Better Times by Batkie Sara;

Author:Batkie, Sara; [Batkie, Sara]
Language: eng
Format: epub
Tags: FIC029000 Fiction / Short Stories (single Author)
ISBN: 5448583
Publisher: UNP - Nebraska
Published: 2018-06-17T16:00:00+00:00


North Country, Early Morning

They pull up to the hospital in a red car, can’t tell the make or year. There’s something familiar in them, even after they step out. I’m behind the check-in desk as usual and can see them from the window. They’re moving slowly as they make their way across the lot, trench coats flapping in the breeze, clothes underneath dark as a starless sky, so I know it’s not an emergency even before I notice the masks. Rubber, I guess; one dark-haired, one gray, but the same jowly faces and twisty grinning mouths. Like the kind you’d see around a cigar.

I seem to understand what they want before they even come in, already turning toward the cabinet and bending over to undo the lock. When I open its doors there’s nothing inside. It’s empty: just rows blank as children’s stares where bottles of pills and syrups should be. And now one of ’em’s jumping over the vestibule to stick his gun in my face, the black bag held out for something I can’t give him.

“What the fuck is this?” he says, and it takes me a second to realize he’s talking to me. That’s when I know they’re not from around here. Along with their car, their clothes, and the fact that they’re robbing us.

As he forces me up, my hands behind my head, elbows sticking out like chicken wings, toward the stock room, he knows the one, he says, I repeat to myself: my name is Grace, my name is Grace, my name is Grace.

My husband, Jerry, talked about grace a lot. Both as a state and an option. “Choose grace,” he said. “Be the grace you seek in others.” I like this because it sounds easy but is actually something you have to remind yourself to do every minute of every day. Most people walk around the world and connect with it the same way they breathe. That’s why it’s so hard to change; nobody bothers to think about it.

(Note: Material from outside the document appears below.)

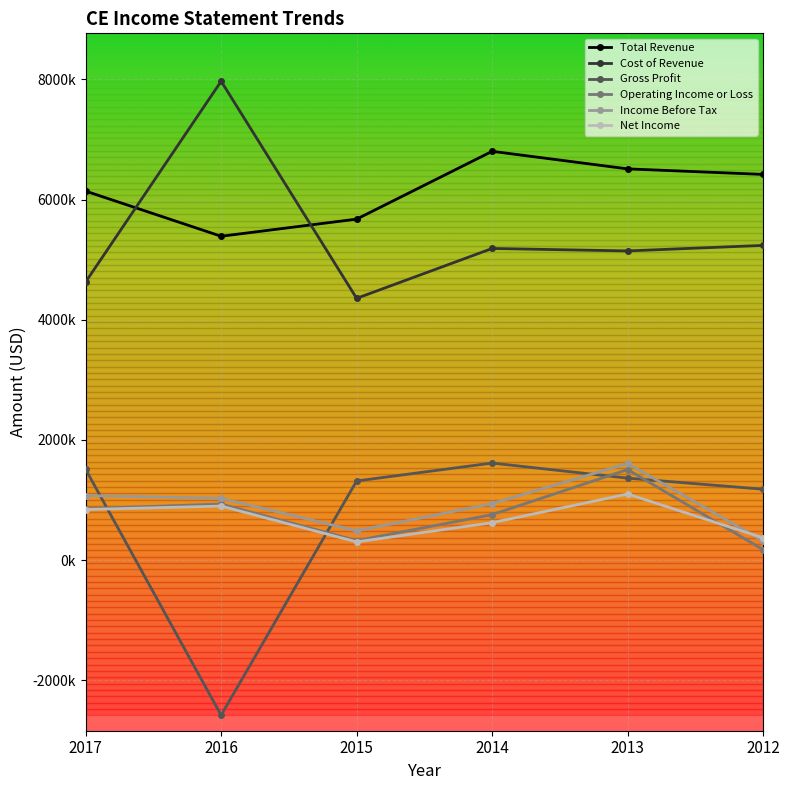

How many interior local peaks does the Total Revenue series have?

1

Sometimes when Jerry called I didn’t remember him right away, not until he spoke. He had a bed-making voice. No matter what words he said, his voice smoothed them over like a sheet on a mattress. By the end he’d get something neat and fine out of what originally seemed like a chore. “Choose to be God’s grace in this world,” he would tell me, “and you will be loved in the next.” I wrote that down on a sheet of paper so I wouldn’t forget it.

There are six of us on duty between 11:00 p.m. and 5:00 a.m., but only five of us are in the stockroom. The dark-haired guy brings us in one by one while the other stands guard. He holds the barrel of his shotgun pointed down between his legs, as if there’s any doubt what he thinks of it, scratching at his chin like he expects a beard to be there. We’re all sitting on the ground in a semicircle. Alice and Marie look scared, Kiki looks bored, Ari’s wet himself.